Spec
tcr — 2014-09-04T14:29:09-04:00 — #1
An existing concern with the current STMD spec is that it defines many plain-english examples of Markdown parsing but does not contain a formal grammar. It's been suggested that a state machine like that found in the HTML5 spec would be more appropriate.
Vanilla-flavored Markdown, licensed as MIT and whose author has commented on STMD [1], contains a fully-defined specification [2] in the form of a state machine parser that may be exactly what implementors are looking for aside from grammar examples.
This project has not yet been brought up on the forums, so I thought I would suggest the idea of collaboration in a new topic. I'm not affiliated with the project.

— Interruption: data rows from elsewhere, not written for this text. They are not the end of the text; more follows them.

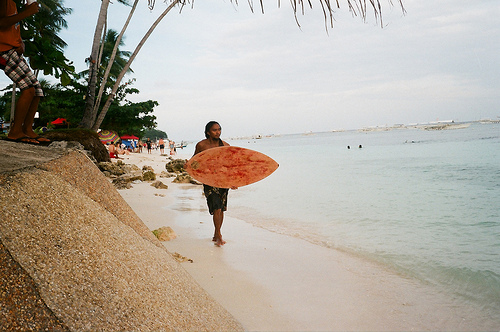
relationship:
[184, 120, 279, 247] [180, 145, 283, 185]
man carrying a surfboard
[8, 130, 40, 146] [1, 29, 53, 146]
foot of a man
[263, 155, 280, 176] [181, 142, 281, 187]
tip of a board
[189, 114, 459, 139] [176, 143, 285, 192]
man holding surfboard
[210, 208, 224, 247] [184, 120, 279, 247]
leg on man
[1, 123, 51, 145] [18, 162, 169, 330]
feet on boulder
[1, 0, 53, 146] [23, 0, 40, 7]
man holding cup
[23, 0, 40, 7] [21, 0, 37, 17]
cup in hand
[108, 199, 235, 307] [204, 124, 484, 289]
rocks on beach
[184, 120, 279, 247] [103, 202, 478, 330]
man walking down beach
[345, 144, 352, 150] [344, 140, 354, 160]
head of man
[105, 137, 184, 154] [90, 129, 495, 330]
group standing on beach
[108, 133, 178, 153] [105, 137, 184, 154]
people standing on group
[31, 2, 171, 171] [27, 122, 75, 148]
palm tree brings shade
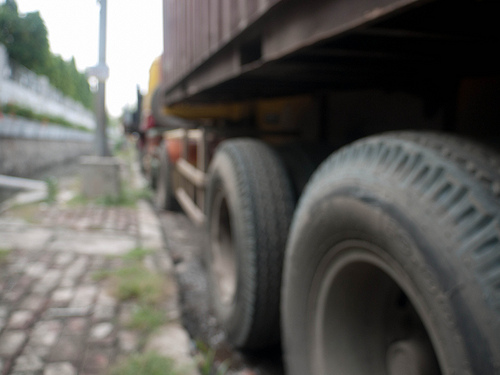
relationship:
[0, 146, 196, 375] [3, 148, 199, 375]
grass inside walkway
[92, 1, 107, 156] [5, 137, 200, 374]
light pole on walkway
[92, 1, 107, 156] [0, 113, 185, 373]
light pole on sidewalk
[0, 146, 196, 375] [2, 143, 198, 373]
grass on pavement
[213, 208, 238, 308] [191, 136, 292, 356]
hub on truck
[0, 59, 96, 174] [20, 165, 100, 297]
stone wall left of sidewalk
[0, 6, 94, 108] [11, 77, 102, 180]
trees left of wall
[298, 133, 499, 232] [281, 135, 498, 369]
tread on tire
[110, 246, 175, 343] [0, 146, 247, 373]
grass in pavement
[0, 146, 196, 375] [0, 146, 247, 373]
grass in pavement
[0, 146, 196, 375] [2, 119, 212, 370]
grass in pavement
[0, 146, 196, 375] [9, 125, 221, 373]
grass in pavement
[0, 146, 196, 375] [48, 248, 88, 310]
grass growing on cracks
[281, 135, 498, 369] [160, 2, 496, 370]
tire on truck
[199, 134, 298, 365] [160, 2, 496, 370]
tire on truck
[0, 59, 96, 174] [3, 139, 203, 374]
stone wall along sidewalk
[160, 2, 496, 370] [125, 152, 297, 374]
truck parked on side of road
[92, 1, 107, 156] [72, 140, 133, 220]
light pole has base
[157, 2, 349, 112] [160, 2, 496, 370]
metal top on truck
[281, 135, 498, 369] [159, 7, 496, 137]
tire on front of truck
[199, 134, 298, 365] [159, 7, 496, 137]
tire on front of truck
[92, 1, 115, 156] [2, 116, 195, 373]
light pole in cement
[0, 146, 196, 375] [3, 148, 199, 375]
grass growing through walkway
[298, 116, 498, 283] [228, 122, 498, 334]
tread on tire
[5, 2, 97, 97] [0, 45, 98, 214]
trees behind wall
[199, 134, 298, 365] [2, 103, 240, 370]
tire on ground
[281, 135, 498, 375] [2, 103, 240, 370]
tire on ground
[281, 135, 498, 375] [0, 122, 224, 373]
tire on ground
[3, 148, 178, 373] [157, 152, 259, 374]
walkway on side of road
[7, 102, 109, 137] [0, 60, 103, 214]
greenery growing through wall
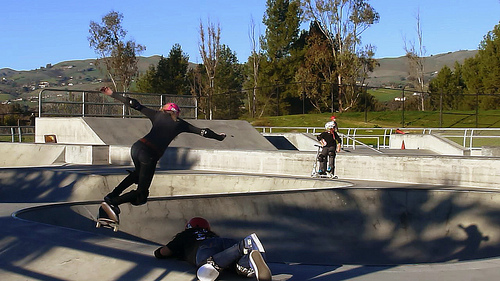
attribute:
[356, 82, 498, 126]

[1] https://news.ycombinator.com/item?id=8267039
[2] http://www.vfmd.org/vfmd-spec/specification/
maradydd — 2014-09-04T15:37:27-04:00 — #2
Don't get me wrong, I love state machines, but holy crap those regexps make me want to put my eyes out.

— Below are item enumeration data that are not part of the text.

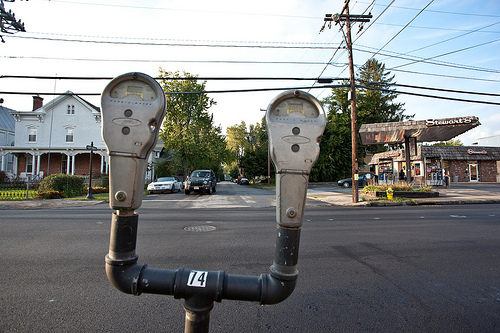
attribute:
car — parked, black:
[338, 171, 374, 190]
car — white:
[143, 172, 180, 194]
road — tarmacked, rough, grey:
[151, 165, 327, 212]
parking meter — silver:
[99, 70, 164, 210]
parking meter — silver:
[266, 89, 328, 228]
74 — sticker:
[187, 269, 208, 291]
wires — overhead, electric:
[3, 3, 499, 106]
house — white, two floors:
[1, 89, 108, 190]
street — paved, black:
[3, 200, 499, 332]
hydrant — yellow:
[386, 183, 397, 203]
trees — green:
[160, 73, 276, 176]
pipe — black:
[106, 212, 297, 330]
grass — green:
[2, 186, 44, 203]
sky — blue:
[5, 0, 499, 119]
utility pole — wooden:
[324, 0, 375, 199]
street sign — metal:
[85, 142, 100, 202]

Has anyone even tried writing a context-free-grammar version of a markdown spec? I'm starting to get the impression that the answer is no.
riking — 2014-09-04T16:26:14-04:00 — #3
I'm guessing that the answer is "Yes, they failed."
Markdown is not context-free, it has several constructs that are clearly context-sensitive, then you have lists which introduce recursion, and hello! You have arrived at level 0 of the Chomsky hierarchy.
maradydd — 2014-09-04T16:33:59-04:00 — #4
Fine, then a context-sensitive formalism it is. But even context-free grammars can recurse on existing elements, including in lists; it is no problem at all, for instance, to have rules like
foo ::= bar* baz qux
bar ::= '[' foo ']'
That form of recursion is what distinguishes the context-free languages from the regular languages.
I'm working on an ABNF spec (per RFC 5234) in my Copious Free Time and am aiming to have that done by the weekend.